The Sword of Roele is an adventure module for the 2nd edition of the Advanced Dungeons & Dragons fantasy role-playing game, published in 1996.

Plot summary
The Three Brother Mages, enemies of the creature known as the Chimera, claim to know the whereabouts of the famed Sword of Roele, and intend to obtain it.  Secretly they are after something else, but they send the player characters on a quest to the location of the sword to find and unearth what they are really looking for.  The Chimera also wants the adventurers to search for the sword, so she can discover what the Brothers are really trying to find.  The sword was supposed to have been deep and secure within the hoard of another creature, the Gorgon, but was placed where the Brothers sent the adventurers by a mischievous third party.  The adventurers arrive in this location, a tomb for paladins of the ancient Order of the Sun; the architect hired by the priests of the Order was actually a disguised necromancer who intended to use the tomb when he returned from the dead as a lich.

Publication history
The Sword of Roele was written by Wolfgang Baur, and published by TSR in 1996. Doug Stewart was the editor.

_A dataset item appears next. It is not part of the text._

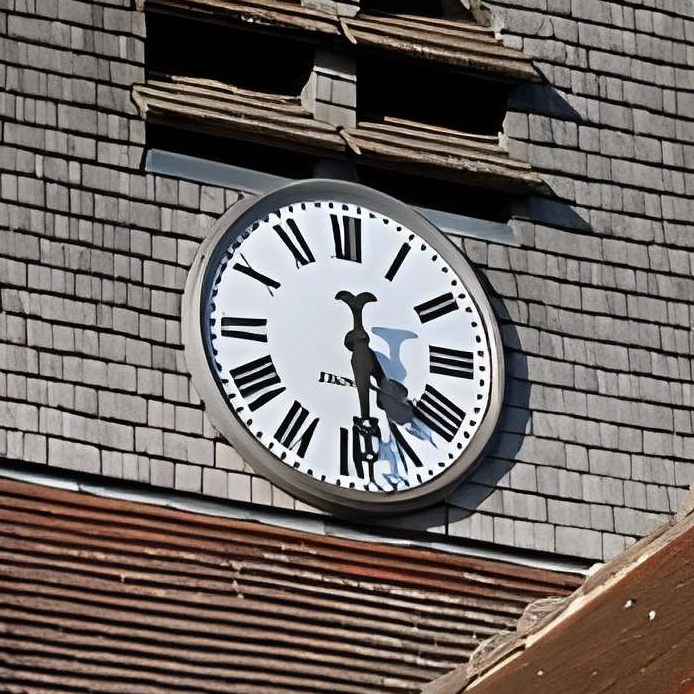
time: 4:28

Cover art was by Albert Slark, with interior art by Nick Choles.

Reception
Cliff Ramshaw reviewed The Sword of Roele for Arcane magazine, rating it a 4 out of 10 overall. He commented, "It’s a convoluted one, this." He noted that the designers added the plot twist of the necromancer to improve what would otherwise be a "pretty dull experience" of grave robbing a lawful-good tomb, but was also critical of this plot point: "Casting detect evil on the builder of the resting place for all their souls must have seemed like such a chore for the commissioning priests." Ramshaw concluded the review by stating, "It's not only convoluted, it's confusing and doesn't really hang together. Bit of a disappointment."